Using a sophisticated, custom-designed 3D printer, scientists proved that it is feasible to print living tissue structures to replace injured or diseased tissue in patients.
The structures have the right size, strength and function for use in humans, researchers said.
“This novel tissue and organ printer is an important advance in our quest to make replacement tissue for patients,” said study senior author Anthony Atala, director of the Wake Forest Institute for Regenerative Medicine (WFIRM) in US.
“It can fabricate stable, human-scale tissue of any shape.
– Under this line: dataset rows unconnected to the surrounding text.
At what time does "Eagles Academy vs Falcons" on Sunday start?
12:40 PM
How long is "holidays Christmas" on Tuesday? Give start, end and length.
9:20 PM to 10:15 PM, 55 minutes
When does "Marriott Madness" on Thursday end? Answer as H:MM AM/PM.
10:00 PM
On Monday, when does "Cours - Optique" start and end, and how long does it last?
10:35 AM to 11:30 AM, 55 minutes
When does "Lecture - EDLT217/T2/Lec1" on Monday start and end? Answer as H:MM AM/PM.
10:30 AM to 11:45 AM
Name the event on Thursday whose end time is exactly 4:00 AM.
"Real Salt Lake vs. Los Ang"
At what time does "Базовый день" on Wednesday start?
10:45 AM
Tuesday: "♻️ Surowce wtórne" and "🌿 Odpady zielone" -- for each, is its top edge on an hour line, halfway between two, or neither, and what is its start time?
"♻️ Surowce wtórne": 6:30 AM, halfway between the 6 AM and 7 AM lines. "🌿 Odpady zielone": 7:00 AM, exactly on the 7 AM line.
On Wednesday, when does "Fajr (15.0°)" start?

With further development, this technology could potentially be used to print living tissue and organ structures for surgical implantation,” Atala said.
The Integrated Tissue and Organ Printing System (ITOP), developed by scientists at WFIRM, deposits bio-degradable, plastic-like materials to form the tissue “shape” and water-based gels that contain the cells.
In addition, a strong, temporary outer structure is formed. The printing process does not harm the cells.
Researchers optimised the water-based “ink” that holds the cells so that it promotes cell health and growth. They printed a lattice of micro-channels throughout the structures.
These channels allow nutrients and oxygen from the body to diffuse into the structures and keep them live while they develop a system of blood vessels.
“Our results indicate that the bio-ink combination we used, combined with the micro-channels, provides the right environment to keep the cells alive and to support cell and tissue growth,” said Atala.
The ITOP system is also able to use data from CT and MRI scans to “tailor-make” tissue for patients.
Several proof-of-concept experiments demonstrated the capabilities of ITOP. To show that ITOP can generate complex 3D structures, printed, human-sized external ears were implanted under the skin of mice.
Two months later, the shape of the implanted ear was well-maintained and cartilage tissue and blood vessels had formed, researchers said.
Printed muscle tissue was implanted in rats to demonstrate the ITOP can generate organised soft tissue structures.
After two weeks, tests confirmed that the muscle was robust enough to maintain its structural characteristics, become vascularised and induce nerve formation.
Jaw bone fragments were printed using human stem cells. The fragments were the size and shape needed for facial reconstruction in humans.
The researchers also printed segments of skull bone and implanted them in rats. After five months, the bioprinted structures had formed vascularised bone tissue.
The study was published in the journal Nature Biotechnology.